Most scientists are warning it’s too early to tell whether the shots that millions of people have already gotten will hold up to the omicron strain. But just in case, Moderna and Pfizer say they could have a new vaccine ready in about three months.
Scientists say the omicron variant is a heavily mutated strain of COVID-19. “Because there’s so much of this virus out there, it’s in so many people, and in some people it lasts for a long time, and it replicates -- mistakes get made,” said Dr.
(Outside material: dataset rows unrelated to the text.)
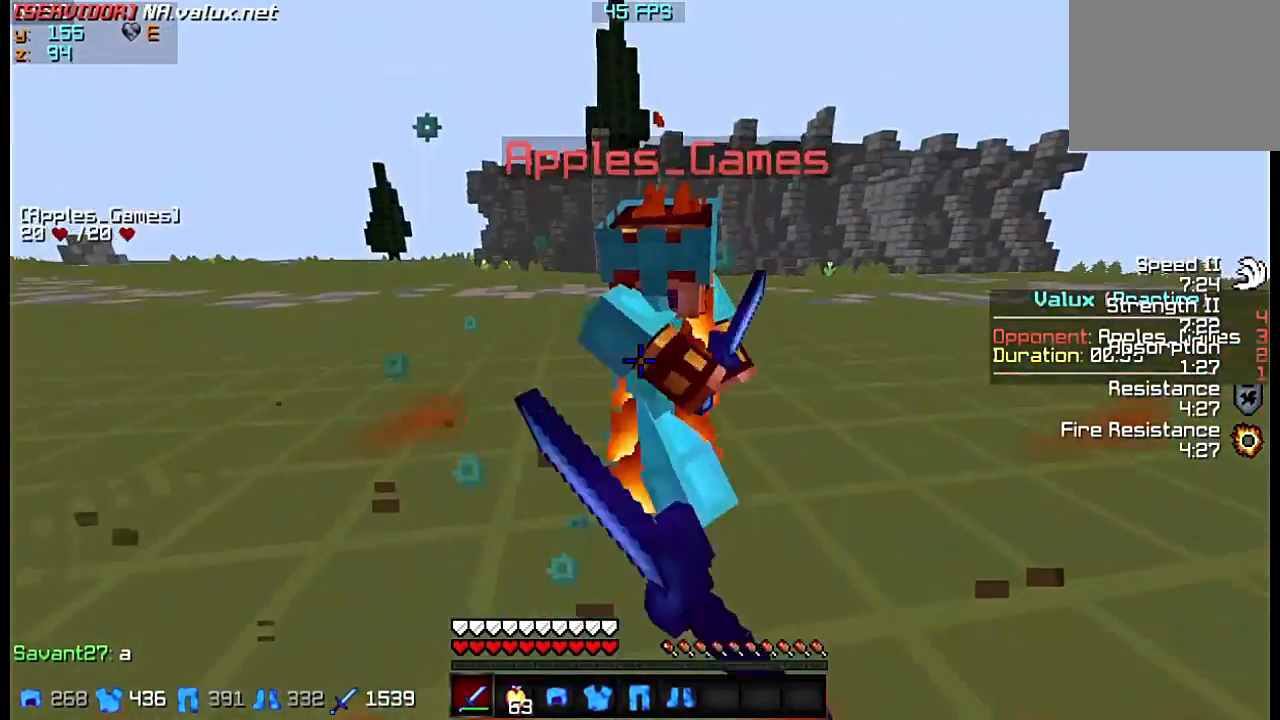
{"keys": ["w"], "events": [[33, "s", "up"], [67, "w", "down"]]}
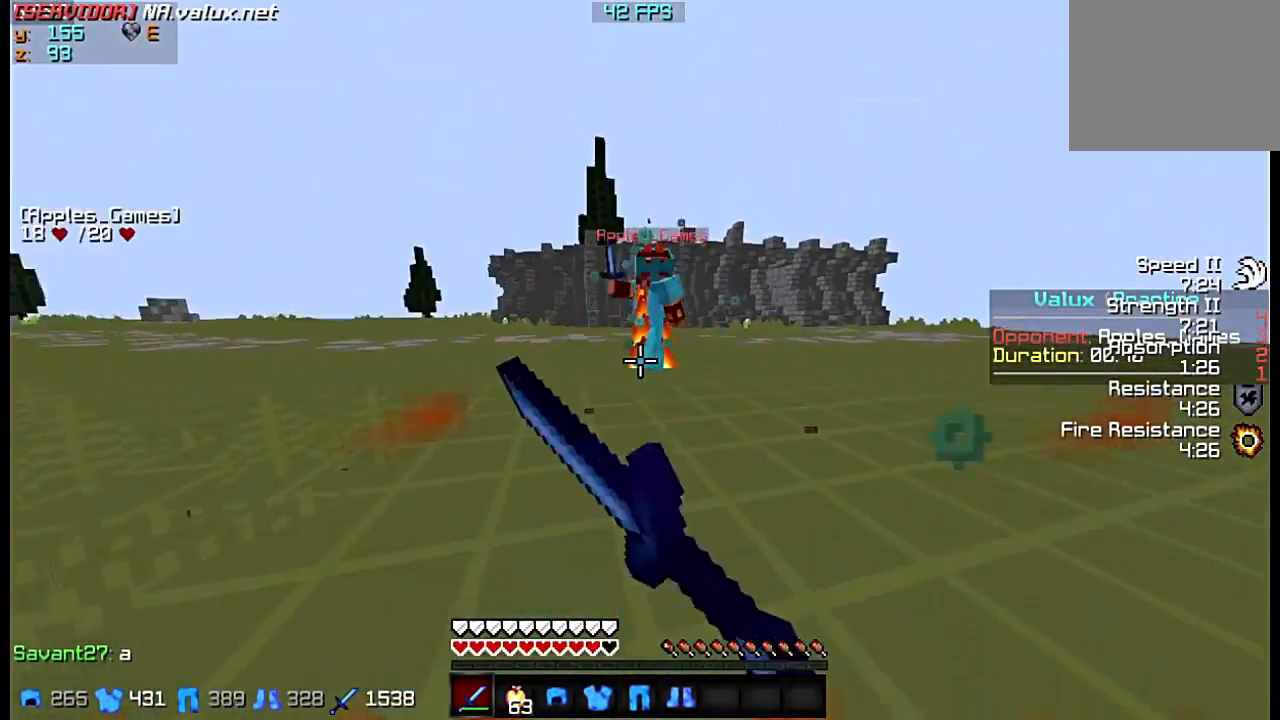
{"keys": ["w"], "events": []}
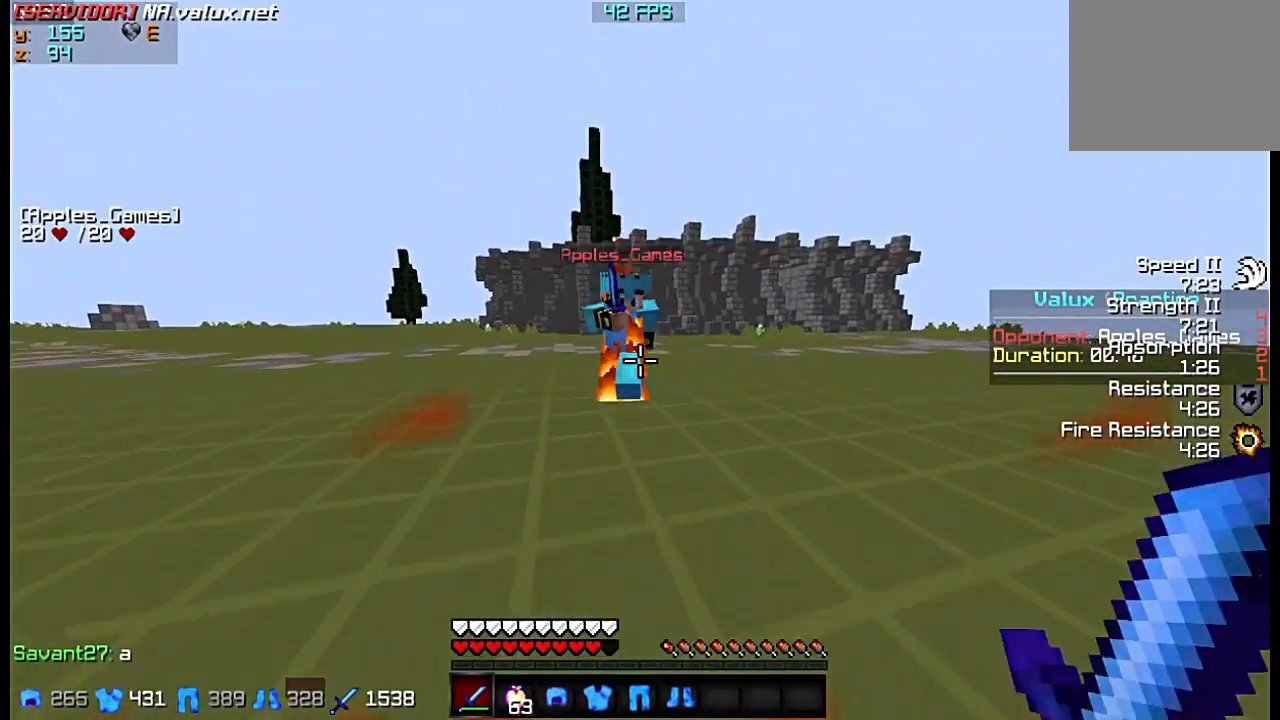
{"keys": ["s"], "events": [[500, "s", "down"], [500, "w", "up"]]}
Beth Kirkpatrick, director of the University of Vermont’s Vaccine Testing Center at the Larner College of Medicine
She says those mistakes become part of the virus’ genetic sequence and established vaccines may not recognize and therefore can’t attack the virus’ spike protein. “The spike protein is what allows that virus to stick to a human cell and then get into the human cell,” Kirkpatrick explained. “A vaccine will prompt lots of antibodies but these are key antibodies that then will glom up the virus, so that then that spike protein cannot stick to your cell and cannot get in the cell.” That’s what stops the infection from spreading.
Companies right now are working around the clock to determine if the vaccine they’ve already developed will produce the antibodies needed to fight omicron. If they don’t, it’s time to design a different version. “What they do is they find that virus in somebody’s clinical sample and then they pull out the genetic material and they run it through a machine that can tell you the genetic sequence. And once they can tell you the genetic sequence, that information -- now you know, here’s the sequence of that new mutated spike protein,” Kirkpatrick said.
Scientists can take the existing vaccine’s genetic sequence and swap it out with the variant’s. “So once you’ve got the new vaccine designed, the challenge of getting it to scale is pretty large. I mean, you just have to get so much of these vaccines made in such purity,” Kirkpatrick said.
Researchers then have to prove the new vaccine is not only effective but safe. Kirkpatrick predicts widespread distribution probably won’t be necessary but that we simply don’t know what we’re dealing with yet. “I think the jury is really still out on that. It’s so early and we know these have characteristics, these mutations, that looks like it’s going to be more transmissible, but we don’t know if it’s going to be more severe and we don’t know if the other vaccines won’t work,” she said.
Government officials and scientists say we can count on waiting a few weeks for those conclusions.